A recent blog by one of the sublimely funny guys I follow on Twitter (http://bit.ly/6nAzeX) highlighted the joys of living in the big smoke during the Christmas holidays. It feels like the vast majority of people (who have the wherewithal) simply disappear to the coast, and the streets echo with the sounds of house alarms going off, howling dogs and the incessant ring of my cell-phone.
Now don't get me wrong, being in the service provision industry (I provide immobile, amnestic patients to surgeons), I am well aware that no work = no pay. However, I didn't stay in town to work my a*s off. I'd like to go to my salaried gig, do as little as possible while still looking productive, and then go home to play in the pool with the kids, drink good red wine, and wait for the new year.
Unfortunately, my 'phone, and my colleagues have other ideas. Take today as an example.
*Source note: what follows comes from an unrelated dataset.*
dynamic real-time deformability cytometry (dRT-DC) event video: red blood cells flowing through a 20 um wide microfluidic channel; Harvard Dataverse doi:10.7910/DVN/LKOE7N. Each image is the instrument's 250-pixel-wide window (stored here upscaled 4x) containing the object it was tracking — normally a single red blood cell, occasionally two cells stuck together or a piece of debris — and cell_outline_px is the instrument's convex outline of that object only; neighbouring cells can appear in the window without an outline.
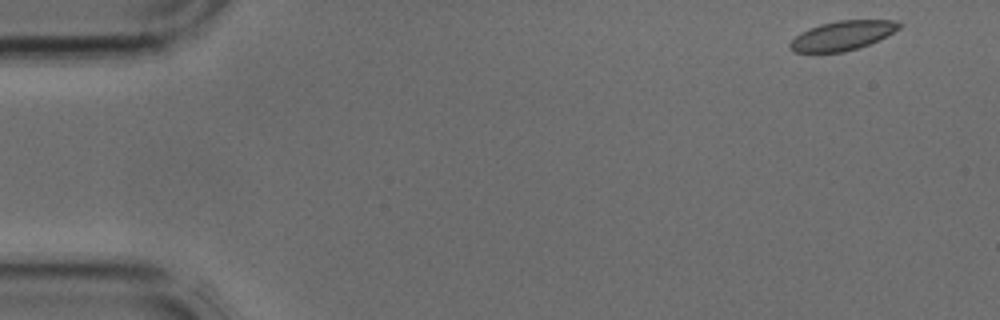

There are rumours floating around of a really sick cardiac patient in the local private clinic, and a cardiac surgeon desperately looking for an anaesthesiologist to dope the poor sod for his valve replacement. I get a small spike in adrenaline, because this patient, from what I've heard, is practically sitting down to tea with St. Peter. But never fear, my senior colleague is going to do the case. Relief washes over me, until I discover that said senior colleague has a bad case of Bombay bum, and is man-down. Now the job falls to me as the next most senior cardiac anaesthetist.
So what, you say, you are a cardiac anaesthesiologist, how hard could it be? And therein lies the rub. The biggest problem facing me now is not the pre-terminal patient. We get enough of those in our fine ivory tower on the hill. No, my problem is that I am going to be way out of my usual haunts. New hospital, new surgeon (although widely respected), and unfamiliar team = something approaching palpitations.
We take for granted simply knowing where things are. In our hospital, every OR is uniformly equipped and stocked. i.e when I open the third drawer on my trolley, I know exactly what I'll find there. Now I am stuck in an unfamiliar environment, and have to ask the long suffering anaesthetic sister where everything is. It doesn't help that I, being blessed with a Y chromosome can't even see the things directly in front of me. All of this conspires to create a zone of acute discomfort for me, which I'm trying desperately to hide behind a veneer of confidence. It doesn't help that I have never done a private cardiac case before.
Fortunately, the case goes well, the training takes over, and at the end of the day, a cardiac dope is a cardiac dope whether the walls are white or green. I hope no-one noticed my hands shaking....
"Houses" Quilt
5 months ago
2 comments:
Delightful piece and nice to know that the gods of medicine are human and subject to an appropriate hint of self-doubt as well! You're an excellent writer. Keep the pieces coming. And develop a relationship with St. Peter so you can discuss those you don't wish to send his way!
Great post - eye-opening as well as very entertaining! (My daughter, 10, recently had a small procedure that required the services of a cardiac anaesthetist, so it's great to get an insight into what goes on behind the scenes.)